Your mortgage term is defined by the number of years the mortgage is taken over. For a capital repayment mortgage, the full mortgage will be repaid at the end of the term. For an interest-only mortgage, the full mortgage must be redeemed at the end of the term. In this blog, we’re going to take a look at how your term can be adjusted to suit your monthly budget and your mortgage affordability requirements.
Firstly, the mortgage term is not to be confused with the product term. The latter relates to how long the current deal lasts for, eg: a 5-year fixed rate, not the overall length of the mortgage. The end of each product term provides the ideal opportunity to remortgage. This can be done without incurring early repayment charges for leaving the product before the end of the term. When remortgaging, people will often keep the term the same as the number of years remaining on the current mortgage, to ensure it is constantly decreasing towards paying off the mortgage in full. However, this is not always appropriate and depends on the individual circumstances and future plans.

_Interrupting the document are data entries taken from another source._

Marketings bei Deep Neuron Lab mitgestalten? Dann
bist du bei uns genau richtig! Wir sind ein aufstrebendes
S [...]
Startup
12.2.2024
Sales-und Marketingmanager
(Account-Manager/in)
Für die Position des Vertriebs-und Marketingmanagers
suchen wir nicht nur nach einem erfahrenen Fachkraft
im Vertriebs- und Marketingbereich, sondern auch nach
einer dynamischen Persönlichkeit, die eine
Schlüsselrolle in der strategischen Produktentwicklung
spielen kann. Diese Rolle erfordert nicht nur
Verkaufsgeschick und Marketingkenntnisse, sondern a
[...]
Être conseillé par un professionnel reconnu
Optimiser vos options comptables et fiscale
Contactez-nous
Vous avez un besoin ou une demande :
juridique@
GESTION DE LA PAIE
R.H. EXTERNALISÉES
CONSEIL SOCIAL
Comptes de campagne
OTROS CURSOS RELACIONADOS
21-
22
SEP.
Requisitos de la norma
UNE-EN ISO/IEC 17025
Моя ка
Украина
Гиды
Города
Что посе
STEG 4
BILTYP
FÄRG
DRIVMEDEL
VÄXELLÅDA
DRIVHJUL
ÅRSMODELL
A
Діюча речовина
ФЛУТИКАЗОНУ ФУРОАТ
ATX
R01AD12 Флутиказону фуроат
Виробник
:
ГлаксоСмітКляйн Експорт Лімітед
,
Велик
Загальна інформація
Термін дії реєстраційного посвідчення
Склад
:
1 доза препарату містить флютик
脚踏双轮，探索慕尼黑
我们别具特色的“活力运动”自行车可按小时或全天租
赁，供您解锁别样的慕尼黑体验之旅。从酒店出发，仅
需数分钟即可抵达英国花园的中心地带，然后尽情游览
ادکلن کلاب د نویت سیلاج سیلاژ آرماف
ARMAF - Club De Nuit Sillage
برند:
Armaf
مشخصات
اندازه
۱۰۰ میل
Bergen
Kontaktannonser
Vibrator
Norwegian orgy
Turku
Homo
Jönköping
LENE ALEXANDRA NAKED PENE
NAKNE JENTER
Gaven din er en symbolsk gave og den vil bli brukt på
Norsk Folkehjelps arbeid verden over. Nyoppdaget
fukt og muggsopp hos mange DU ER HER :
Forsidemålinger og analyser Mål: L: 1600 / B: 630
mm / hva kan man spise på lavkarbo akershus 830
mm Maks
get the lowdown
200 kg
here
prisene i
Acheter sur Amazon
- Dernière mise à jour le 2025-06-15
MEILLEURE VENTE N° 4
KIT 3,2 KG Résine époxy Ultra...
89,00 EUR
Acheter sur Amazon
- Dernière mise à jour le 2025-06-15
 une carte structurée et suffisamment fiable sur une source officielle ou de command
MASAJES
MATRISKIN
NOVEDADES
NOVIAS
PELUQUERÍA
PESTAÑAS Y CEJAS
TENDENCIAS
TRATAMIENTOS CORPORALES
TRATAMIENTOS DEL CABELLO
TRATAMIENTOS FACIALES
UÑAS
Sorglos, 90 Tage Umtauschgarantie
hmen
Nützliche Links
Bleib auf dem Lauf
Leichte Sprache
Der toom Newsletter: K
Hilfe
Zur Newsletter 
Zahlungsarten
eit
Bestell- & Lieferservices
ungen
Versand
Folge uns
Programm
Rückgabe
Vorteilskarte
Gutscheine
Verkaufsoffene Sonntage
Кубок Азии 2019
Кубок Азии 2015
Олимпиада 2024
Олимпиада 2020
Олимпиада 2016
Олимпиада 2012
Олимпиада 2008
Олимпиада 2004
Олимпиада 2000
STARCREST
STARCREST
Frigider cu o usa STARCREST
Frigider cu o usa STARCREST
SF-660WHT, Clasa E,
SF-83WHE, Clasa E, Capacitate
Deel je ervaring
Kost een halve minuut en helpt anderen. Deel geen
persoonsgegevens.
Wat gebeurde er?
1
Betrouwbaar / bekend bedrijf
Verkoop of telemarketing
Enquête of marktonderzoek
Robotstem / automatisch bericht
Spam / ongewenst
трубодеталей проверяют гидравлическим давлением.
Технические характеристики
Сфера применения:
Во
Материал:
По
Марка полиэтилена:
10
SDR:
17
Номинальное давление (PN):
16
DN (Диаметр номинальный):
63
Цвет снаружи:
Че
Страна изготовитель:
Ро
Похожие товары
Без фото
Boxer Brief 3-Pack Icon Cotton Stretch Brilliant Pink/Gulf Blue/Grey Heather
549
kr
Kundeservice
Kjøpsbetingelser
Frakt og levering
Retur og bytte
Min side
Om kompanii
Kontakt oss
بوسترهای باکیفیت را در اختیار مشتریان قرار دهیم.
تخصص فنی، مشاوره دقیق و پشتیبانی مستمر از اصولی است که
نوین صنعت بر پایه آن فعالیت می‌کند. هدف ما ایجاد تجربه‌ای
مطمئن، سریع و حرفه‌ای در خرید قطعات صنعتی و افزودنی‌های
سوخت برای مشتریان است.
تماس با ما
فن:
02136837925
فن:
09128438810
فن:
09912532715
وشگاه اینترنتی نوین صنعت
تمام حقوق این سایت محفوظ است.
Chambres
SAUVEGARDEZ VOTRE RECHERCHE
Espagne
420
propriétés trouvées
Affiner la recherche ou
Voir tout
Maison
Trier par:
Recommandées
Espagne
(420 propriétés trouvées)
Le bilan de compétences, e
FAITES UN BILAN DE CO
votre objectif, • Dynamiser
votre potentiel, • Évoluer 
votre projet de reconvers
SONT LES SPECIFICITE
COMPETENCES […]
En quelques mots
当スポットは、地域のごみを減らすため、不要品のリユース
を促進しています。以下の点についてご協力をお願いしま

Financial Conduct Authority (FCA) guidance, as the regulator of mortgage advice in the UK, is that a capital repayment mortgage should be taken over the shortest practical term. What this means is that the mortgage should be taken over the shortest term where monthly payments are affordable in line with the current and future income and expenditure of the homeowner. The shorter the term, the higher the monthly repayments as the debt is repaid over a shorter period. Adjusting the term is the key, most controllable factor in determining monthly mortgage payments.
Across the mortgage market, there is an increasing trend in lenders allowing borrowers to get a larger mortgage for taking a longer term. This has always been the case when comparing taking a mortgage over a 10-year term compared to a 30-year term. You’ve always been able to borrow less when the term starts getting relatively low. However, the recent trend emerging is lenders allowing increased borrowing for each extra year the mortgage is taken over when looking at relatively long terms, eg: 30-years and above. While the increases are generally small, being able to save a few thousand on the deposit through a larger mortgage is often desirable. For those looking to borrow as much as possible, they may now need to take a longer term for the benefit of maximising their borrowing, when they could easily afford the monthly payments over a shorter term.
This is where overpayments come in. Overpayments are additional contributions, on top of the regular monthly mortgage payments, which allow you to pay off your mortgage faster. Overpayments can have the same effect as if the mortgage was taken over a shorter term. Most fixed rate mortgage products allow borrowers to overpay up to 10% of the total mortgage balance each year, before incurring early repayment charges. If you’ve chosen to take your mortgage over a longer term to increase your borrowing capability, over payments can be the way to negate taking longer than necessary to repay the mortgage.